# Implementation of modular arithmetic?

In FIPS 186-3 appendix D.2 "implementation of Modular Arithmetic", they show shortcuts for solving $$B = A \mod m$$

for select Curves.

How would you go about determining a valid short cuts for the various curves? If I wanted to practice on using a small finite field (e.g. 23, 31) because it's something that could be solved by hand. And I wanted to use one of the mentioned shortcuts, how would I go about deriving it?

These prime numbers are called Solinas primes (because they were described by Jerome Solinas). The article details how they are found and how optimization works for them.

As a brief summary, consider a prime: $$p = \sum_{i=0}^{k} b_i 2^{iw}$$ where each $b_i$ is either $0$, $1$ or $-1$, and $w$ is your "word size" (typically $w = 32$ or $64$ will yield the best results on usual computers). You also want $b_0 \neq 0$ ($p$ must be prime, so in particular it must be odd) and $b_k = 1$: the prime value is close to $2^{wk}$. To make things even easier to implement, make sure that $p$ is slightly below $2^{wk}$ rather than slightly higher, meaning that the highest non-zero $b_i$ (for $i < k$) has value $-1$.

With such a prime, modular reduction is easy because, modulo $p$, you have: $$2^{wk} = \sum_{i=0}^{k-1} -b_i 2^{iw} \pmod p$$ from which you can infer: $$-x 2^{w(k+j)} = \sum_{i=0}^{k-1} b_i x 2^{w(i+j)} \pmod p$$ for all integers $x$ and $j$. Therefore, if you have a $n$-word value $X$ (with $n > k$): $$X = \sum_{i=0}^{n-1} x_i 2^{wi} \mathrm{\ \ \ \ \ \ where\ } 0 \leq x_i < 2^w$$ then you can compute the value $X'$: $$X' = X - x_{n-1} 2^{w(n-1)} + \sum_{i=0}^{k-1} b_i x_{n-1} 2^{w(n-1-k+i)}$$ This addition is easily computed because all the $b_i$ are $0$, $1$ or $-1$, so this amounts to adding or subtracting word $x_{n-1}$ to some other, lower words. With the relation above, you have $X' = X \pmod p$. But $X'$ now consists of $n-1$ words. So, with a few addition and subtractions, you have removed one word from your problem. Iterate.
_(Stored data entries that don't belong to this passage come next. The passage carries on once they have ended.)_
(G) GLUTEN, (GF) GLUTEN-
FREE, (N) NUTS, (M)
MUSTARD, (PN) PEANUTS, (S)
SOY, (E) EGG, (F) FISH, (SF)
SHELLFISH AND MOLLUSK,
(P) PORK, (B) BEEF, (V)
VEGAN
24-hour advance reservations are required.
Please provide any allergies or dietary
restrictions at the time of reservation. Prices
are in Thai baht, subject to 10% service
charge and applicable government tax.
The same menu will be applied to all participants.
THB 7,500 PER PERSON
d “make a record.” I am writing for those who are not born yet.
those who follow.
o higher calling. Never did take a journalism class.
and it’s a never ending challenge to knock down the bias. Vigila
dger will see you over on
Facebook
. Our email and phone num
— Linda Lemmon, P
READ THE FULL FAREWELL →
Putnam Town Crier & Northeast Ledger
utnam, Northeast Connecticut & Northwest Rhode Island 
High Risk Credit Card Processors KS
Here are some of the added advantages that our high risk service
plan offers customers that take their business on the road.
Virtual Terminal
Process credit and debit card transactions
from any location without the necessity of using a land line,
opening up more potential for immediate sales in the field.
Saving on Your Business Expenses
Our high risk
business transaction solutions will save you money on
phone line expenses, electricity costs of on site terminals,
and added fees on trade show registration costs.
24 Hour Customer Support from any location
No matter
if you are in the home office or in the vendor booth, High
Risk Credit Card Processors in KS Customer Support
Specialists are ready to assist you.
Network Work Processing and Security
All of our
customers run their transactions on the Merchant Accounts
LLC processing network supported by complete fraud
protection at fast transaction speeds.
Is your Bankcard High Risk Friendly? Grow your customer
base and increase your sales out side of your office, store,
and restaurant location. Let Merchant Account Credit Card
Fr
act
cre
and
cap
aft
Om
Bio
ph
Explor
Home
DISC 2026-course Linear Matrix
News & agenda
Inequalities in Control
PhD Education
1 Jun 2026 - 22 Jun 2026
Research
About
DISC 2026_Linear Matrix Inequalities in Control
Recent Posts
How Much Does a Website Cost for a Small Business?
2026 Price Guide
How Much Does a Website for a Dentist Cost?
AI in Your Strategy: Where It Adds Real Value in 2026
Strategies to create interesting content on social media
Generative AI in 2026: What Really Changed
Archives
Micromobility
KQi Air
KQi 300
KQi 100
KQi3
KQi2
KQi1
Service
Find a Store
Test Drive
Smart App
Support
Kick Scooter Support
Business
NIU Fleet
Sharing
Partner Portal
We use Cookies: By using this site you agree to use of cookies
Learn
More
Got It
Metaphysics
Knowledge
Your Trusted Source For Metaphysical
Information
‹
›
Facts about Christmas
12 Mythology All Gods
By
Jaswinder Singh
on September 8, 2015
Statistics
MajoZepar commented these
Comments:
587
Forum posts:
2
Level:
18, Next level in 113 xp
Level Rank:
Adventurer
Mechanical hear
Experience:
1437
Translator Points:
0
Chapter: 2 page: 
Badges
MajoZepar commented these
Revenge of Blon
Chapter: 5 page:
Whether Solinas primes really give that much an advantage over a random prime (with Montgomery multiplication) is disputed. It depends on the implementation architecture. It has also been argued that choosing $p = 2^m - z$ for a small $z$ yields more efficient computations. As for all performance things, there is no absolute answer; it must be tried and measured, and any new language, compiler, processor version or architecture can change the answers.

• Suggestion: "the highest non-zero $b_i$ (for $i<k$) has value $−1$" could be changed to "$b_i=-1$ for the highest $i<k$ for which $b_i\ne0$". Or maybe I could make such minor edits?